The controller 201 may generate a first vector corresponding to the generated intermediate representation using a first model. The controller 201 may adopt the training data used in training the trained model as input data. The controller 201 may set an objective function including the likelihood of output data corresponding to input data and the KL divergence related to the distribution of the latent representations. The controller 201 may use the objective function to train the distribution of latent representations corresponding to the generated first vector according to the first encoder that generates the latent representations and the first decoder, and may train the second model that converts the vector into output data. The controller 201 may select samples of latent representations according to a probability distribution from the trained distribution.
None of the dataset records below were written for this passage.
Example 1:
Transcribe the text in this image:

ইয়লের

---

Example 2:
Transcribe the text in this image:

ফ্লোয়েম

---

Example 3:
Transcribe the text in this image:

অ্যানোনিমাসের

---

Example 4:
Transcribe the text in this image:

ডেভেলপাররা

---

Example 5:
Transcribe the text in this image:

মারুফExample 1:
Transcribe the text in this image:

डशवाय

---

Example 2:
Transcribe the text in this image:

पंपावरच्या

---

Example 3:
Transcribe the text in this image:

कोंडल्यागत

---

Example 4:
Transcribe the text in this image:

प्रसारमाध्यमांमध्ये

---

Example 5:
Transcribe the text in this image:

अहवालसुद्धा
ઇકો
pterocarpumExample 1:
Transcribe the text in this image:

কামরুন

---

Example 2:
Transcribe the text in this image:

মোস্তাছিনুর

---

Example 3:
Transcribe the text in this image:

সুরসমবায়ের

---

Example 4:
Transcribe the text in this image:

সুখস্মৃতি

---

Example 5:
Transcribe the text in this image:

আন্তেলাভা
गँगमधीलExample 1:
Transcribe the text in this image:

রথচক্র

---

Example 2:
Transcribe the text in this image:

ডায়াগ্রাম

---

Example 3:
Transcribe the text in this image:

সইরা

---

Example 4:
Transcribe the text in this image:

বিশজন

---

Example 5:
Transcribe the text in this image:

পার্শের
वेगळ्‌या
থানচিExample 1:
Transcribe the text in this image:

The controller 201 may generate a second vector corresponding to a selected sample using a first decoder. The controller 201 may generate output data corresponding to the generated second vector using the trained second model. This allows the controller 201 to generate output data without using a trained model.

The controller 201 may adopt a deep learning model that uses an amino acid sequence as input data and outputs output data representing a protein structure as the trained model. This allows the controller 201 to obtain output data representing a variety of valid protein structures.

The controller 201 may adopt a model that uses sequence information representing a sentence as input data and outputs sequence information representing another sentence as output data as the trained model. This allows the controller 201 to obtain output data representing a variety of valid sentences.

The control method described in the present embodiment may be implemented by executing a prepared program on a computer such as a personal computer and a workstation. The program is stored on a non-transitory, computer-readable recording medium such as a hard disk, a flexible disk, a compact disc read-only memory (CD-ROM), a magneto-optical (MO) disc, and a digital versatile disc (DVD), read out from the computer-readable medium, and executed by the computer. The program may be distributed through a network such as the Internet.

According to one aspect, it becomes possible to control the operation of intermediate representations in a direction that results in a valid output.

All examples and conditional language provided herein are intended for pedagogical purposes of aiding the reader in understanding the invention and the concepts contributed by the inventor to further the art, and are not to be construed as limitations to such specifically recited examples and conditions, nor does the organization of such examples in the specification relate to a showing of the superiority and inferiority of the invention. Although one or more embodiments of the present invention have been described in detail, it should be understood that the various changes, substitutions, and alterations could be made hereto without departing from the spirit and scope of the invention.